Technology Tips for Security
- Get a password protector now! These excellent solutions have been around for years yet still many people do not trust them or don’t know about them. It should be a recognised and encrypted password protector and yes you should pay for the service. Don’t use a free one that can easily be hacked.
- Get two factor authentication (2FA) on every application you use that offers it. Google Suite, Dropbox, Xero, Outlook, Facebook, LinkedIn, Twitter, WordPress and many other popular online apps offer 2FA. If your bank doesn’t already offer it, consider changing banks (at least for your business) to one that does offer this level of security.
- Backup of your computer and online apps should be a regular event, preferably set up to be automatic, but even if you do it manually, at least do it.
- Use a secure and authenticated digital signature provider. Again, don’t use the free options, as they may be electronic without being authenticated, and therefore easily hacked or duplicated.
- Check new suppliers on the Australian Business Register ABN Lookup. This allows you to check whether a supplier is registered for GST and charging you correctly.
- Pay suppliers by batch payments uploaded to your bank. This is far more secure and accurate than making manual bank payments to suppliers, and also saves time.

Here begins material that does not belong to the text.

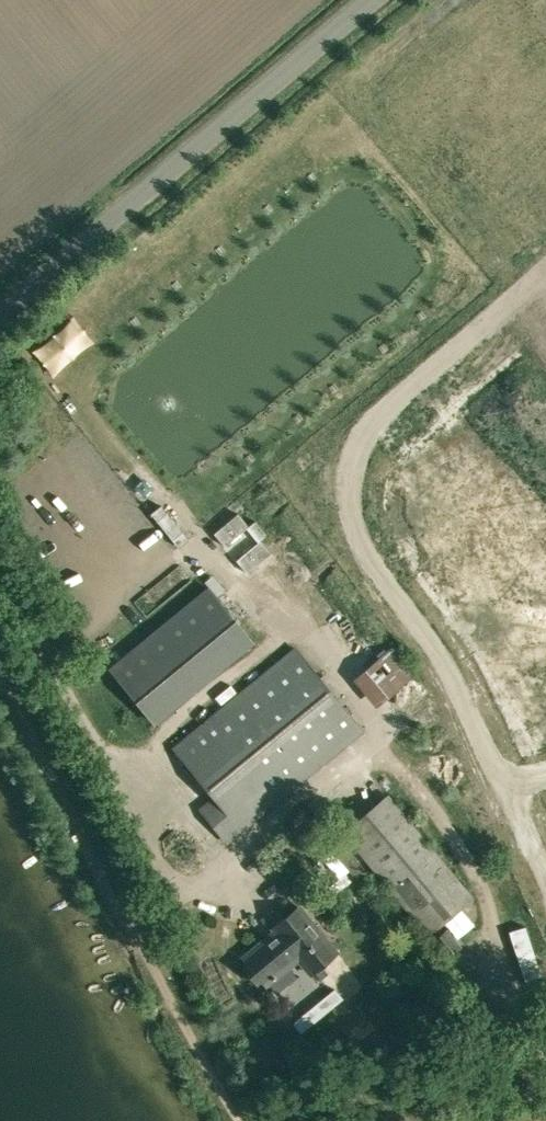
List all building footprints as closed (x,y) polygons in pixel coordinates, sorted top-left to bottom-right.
[(215,797),(201,808),(228,841),(363,731),(295,648),(174,747),(215,797)] [(428,933),(473,895),(388,795),(343,833),(428,933)] [(267,985),(299,958),(312,974),(337,953),(299,906),(273,928),(276,931),(244,958),(267,985)] [(525,927),(509,932),(525,981),(541,976),(525,927)] [(446,932),(425,949),(442,969),(463,952),(446,932)] [(335,989),(293,1023),(301,1032),(334,1006),(342,1015),(350,1008),(335,989)]
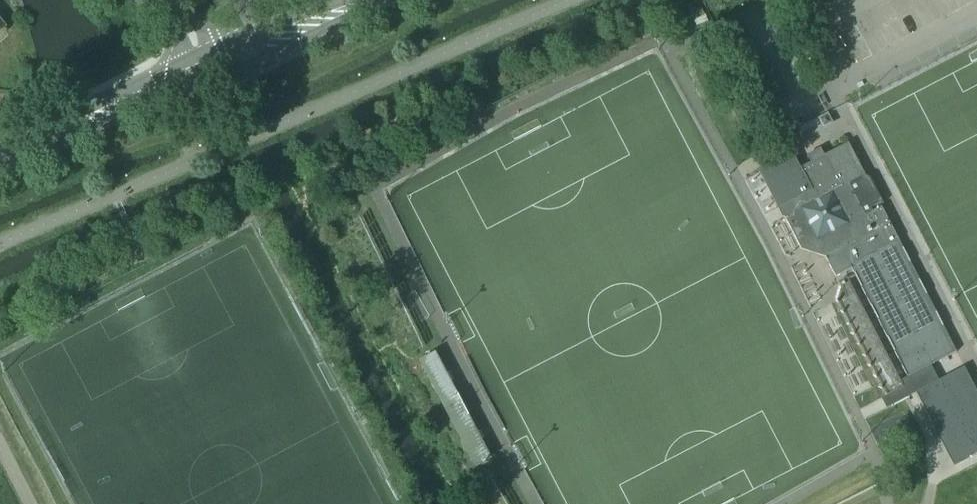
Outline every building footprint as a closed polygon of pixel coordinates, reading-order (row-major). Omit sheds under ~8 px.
[(822,127),(832,122),(829,117),(819,122),(822,127)] [(872,209),(883,203),(870,179),(866,177),(848,144),(799,169),(807,185),(792,194),(795,200),(790,215),(784,218),(801,251),(807,248),(822,253),(825,259),(841,250),(907,378),(931,366),(956,353),(881,208),(873,212),(872,209)] [(886,397),(903,388),(900,382),(847,279),(838,283),(841,289),(837,301),(886,397)] [(426,358),(417,363),(475,471),(483,467),(492,462),(481,440),(445,373),(435,354),(426,358)] [(916,395),(915,394),(938,382),(931,366),(907,378),(900,382),(903,388),(886,397),(882,399),(887,409),(904,400),(911,397),(916,395)] [(915,394),(916,395),(934,431),(939,429),(957,465),(976,454),(976,393),(964,368),(938,382),(915,394)]
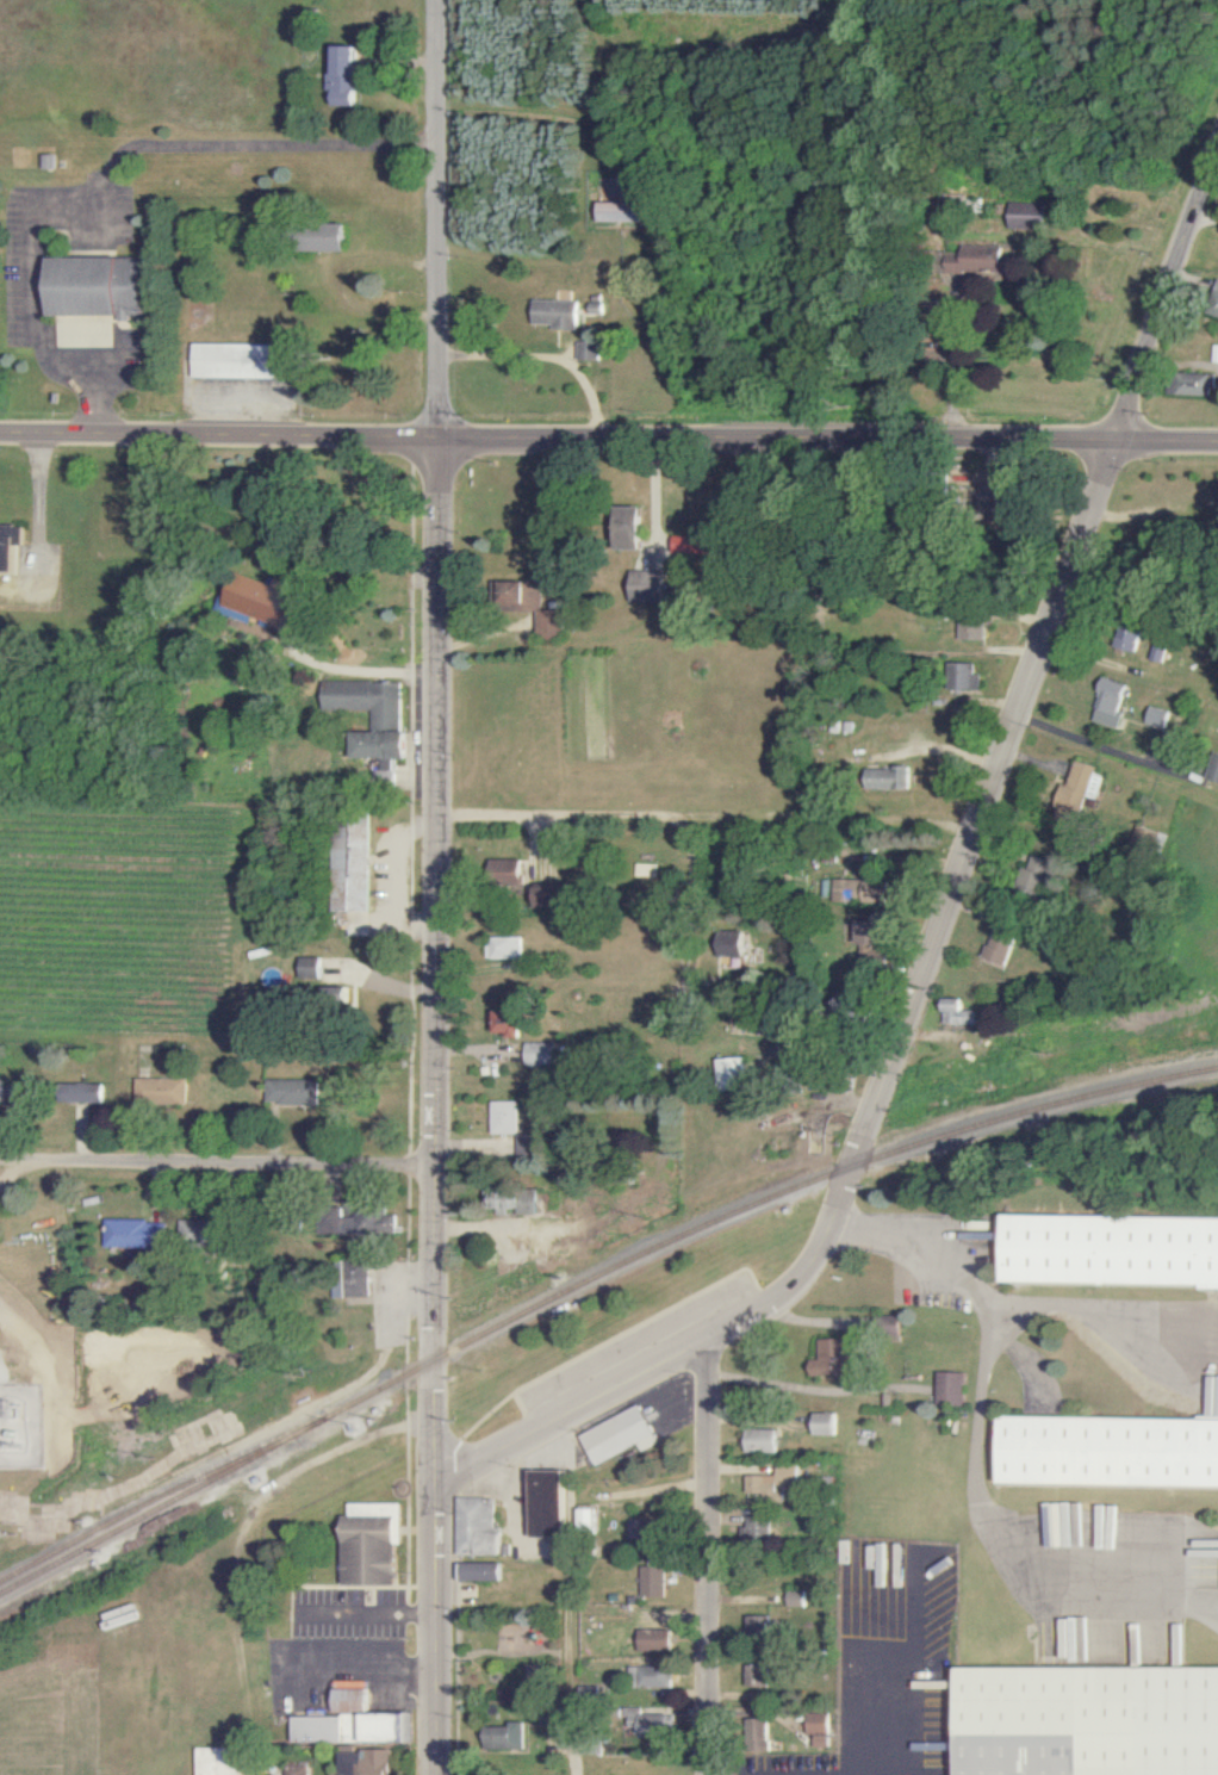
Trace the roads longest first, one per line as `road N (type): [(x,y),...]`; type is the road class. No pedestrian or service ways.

- Never email anything that can be used to identify you such as driver’s licence or birth certificate and never email credit card details.
Mistakes Happen!
If you suspect something is amiss in your accounts, don’t jump to conclusions. Investigate first, quietly put your detective hat on and dig into things a little. Innocent mistakes do happen and you don’t want to alienate staff or others by jumping to unfounded conclusions. If mistakes and errors are found these can be fixed and used as education and process improvement for the future.
If you do suspect fraud you will need to get advice, possibly from an outside bookkeeper, your tax agent, or the police.
By implementing these simple steps now, you have an excellent chance of minimising the risk of fraud in your business, and it will be much easier to differentiate between fraud and human errors. This allows you to continue focussing on your business operations and maintaining positive staff relations, without wasting time on managing unexpected security crises. While we can’t control every risk out there, at least you can take responsibility for reducing the likelihood of it happening.